What to do: Reproduce verbatim the text lines of every entry below, omitting the pictures from your output.

Dataset:
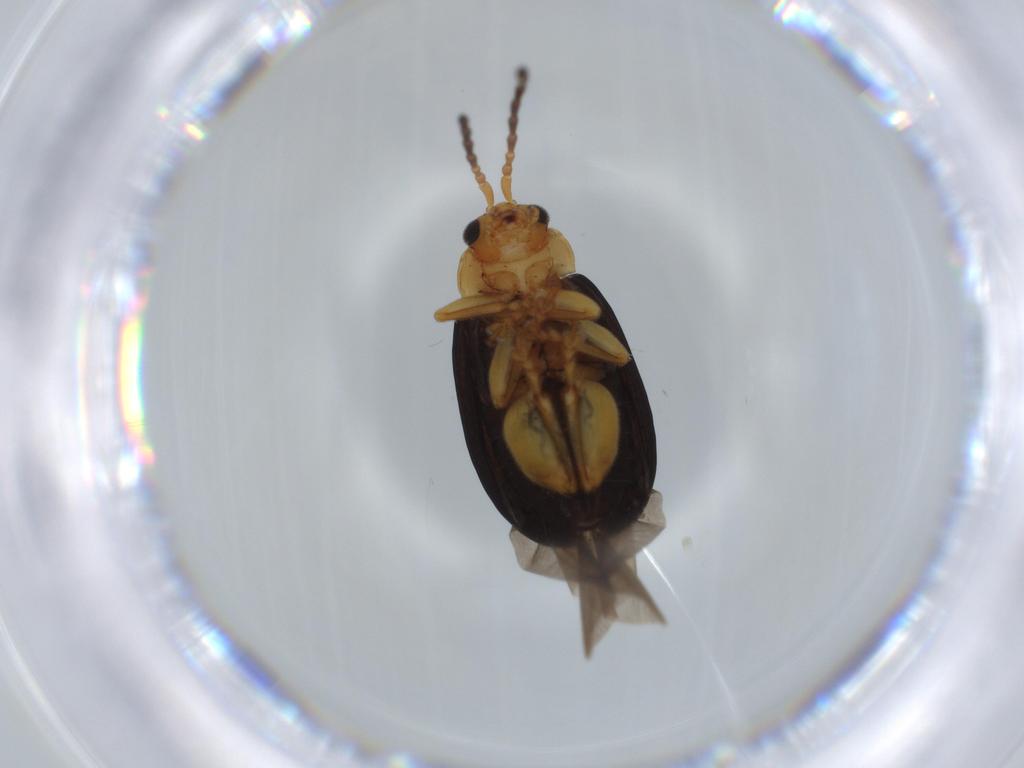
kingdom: Animalia
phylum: Arthropoda
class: Insecta
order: Coleoptera
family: Chrysomelidae
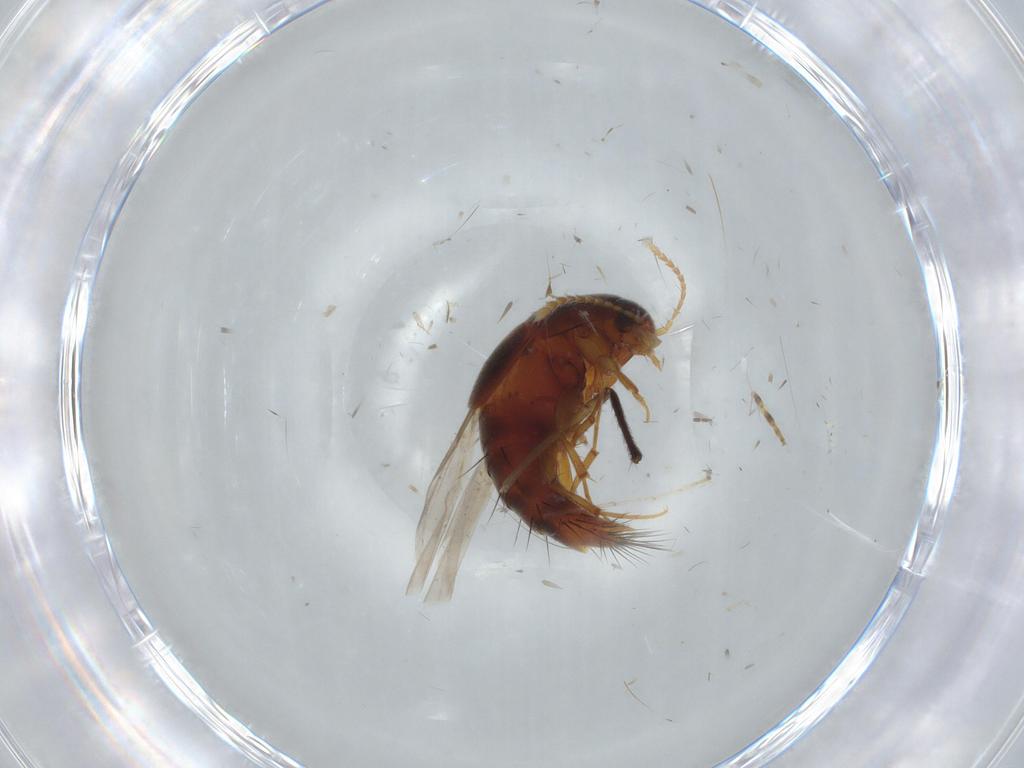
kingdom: Animalia
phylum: Arthropoda
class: Insecta
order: Coleoptera
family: Staphylinidae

Solution for this exercise:
kingdom: Animalia
phylum: Arthropoda
class: Insecta
order: Coleoptera
family: Chrysomelidae
kingdom: Animalia
phylum: Arthropoda
class: Insecta
order: Coleoptera
family: Staphylinidae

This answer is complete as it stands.